The young girls raced next, with the winner receiving 50 som (half the amount the boy winner received). Then came the adult women. I participated and came in third or fourth place.

“For your participation!” one of Gulnara’s uncles said as he handed me 200 som ($5). Shamil’s mother gave me a towel. Then came the adult men, the old ladies, and then the old men. The winner among the old men received the biggest prize of all.

Traffic on the sidestreet had to stop while races were underway and I watched the drivers smile when they saw the normally non-athletic guests running in dress shoes down the middle of the road. It was a fun and enjoyable tradition to experience.

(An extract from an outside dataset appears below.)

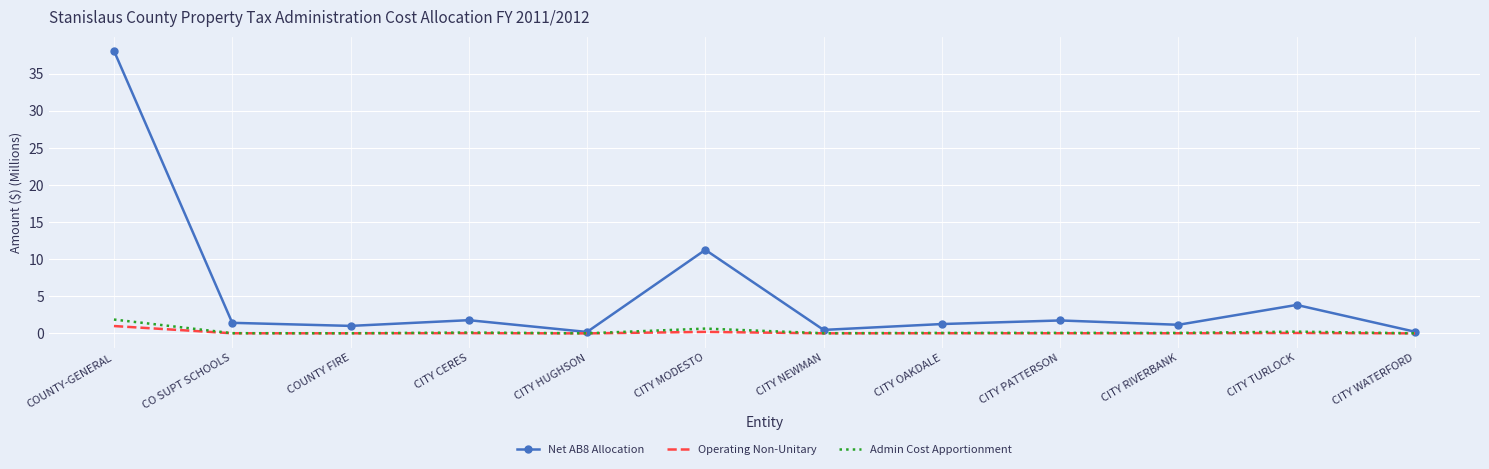

How many interior local peaks does the Net AB8 Allocation series have?

4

August 27, 2006 the beauty of Bishkek
August 27, 2006

Last week, after my Naryn/Tash Rabat/Son-Kul adventure, I spent several days on Issyk-Kul attending a conference. Tourists packed the northern shore. This was a record year for tourism in Kyrgyzstan and the effect was particularly seen on Issyk-Kul.

“For the first time ever, I saw private home put up ‘no vacancy’ signs,” my Kyrgyz colleague Maria told me.

Those connected with tourism raked in the cash during the short three-month season. Even in Bishkek, the Issyk-Kul influence is felt.

“Where is everyone?” I asked a market vendor yesterday. There were hardly any buyers for a Saturday afternoon.

“They are all at Issyk-Kul,” she said.

Within the next two weeks, the season will die down, school will begin, and people will return from vacation. Then the country will get back to work and to preparing for fall weddings.

Yesterday, while I was shopping at my local market, the beauty caught my breath. The colorful piles of tomatoes, green and red peppers, purple eggplant, yellow peaches, green apples, purple and green grapes, mounds of green onions and spices, fluffy heads of lettuce, round and oblong melons, red strawberries and the standard gold, brown and orange of the onions, potatoes, and carrots shimmered in a rainbow of color. I saw the full abundance that the Kyrgyz soil could produce and I felt awe, especially when I recognized this is only the beginning.

In the coming months, the wooden stands will remain stocked with beautiful, shining piles of fruits and vegetables. And amidst such a bounty, I understood why so many families plan weddings and other large celebrations for the fall. With the cattle fattened after months on the jailoo, and the fields dripping with produce, the locals are only taking advantage of their riches.


As I prepare to leave on an extended trip, I look at Bishkek more carefully. I notice the ad for Inexim bank over a bus stand on Chui prospect, the first advertisement of its kind. I see the Turkish department store/supermarket/movie theater that opened, bringing modern shopping to Kyrgyzstan. I see the wide-screen TV playing on a central street, broadcasting a program on butterflies. I joined those leaning against the railing and looked up at the advanced technology. I see the salaries rising due to competition for smart, educated young people. And even when my electricity most annoyingly goes out, and I have to spend my evening in candlelight, I appreciate how I can prop my door open with a shoe and not worry about criminals coming in. For those who are employed, Bishkek is a beautiful, safe, comfortable, green, modern and very pleasant place to live. Of course, I still love Osh. But I think this city is growing on me.

In my dark apartment, I try to imagine myself in Managua one week from now. It seems so far, so distant, and so foreign. I try to imagine myself speaking to locals, maneuvering the streets, sleeping in a Nicaraguan bed, eating local food. And I just can’t see it.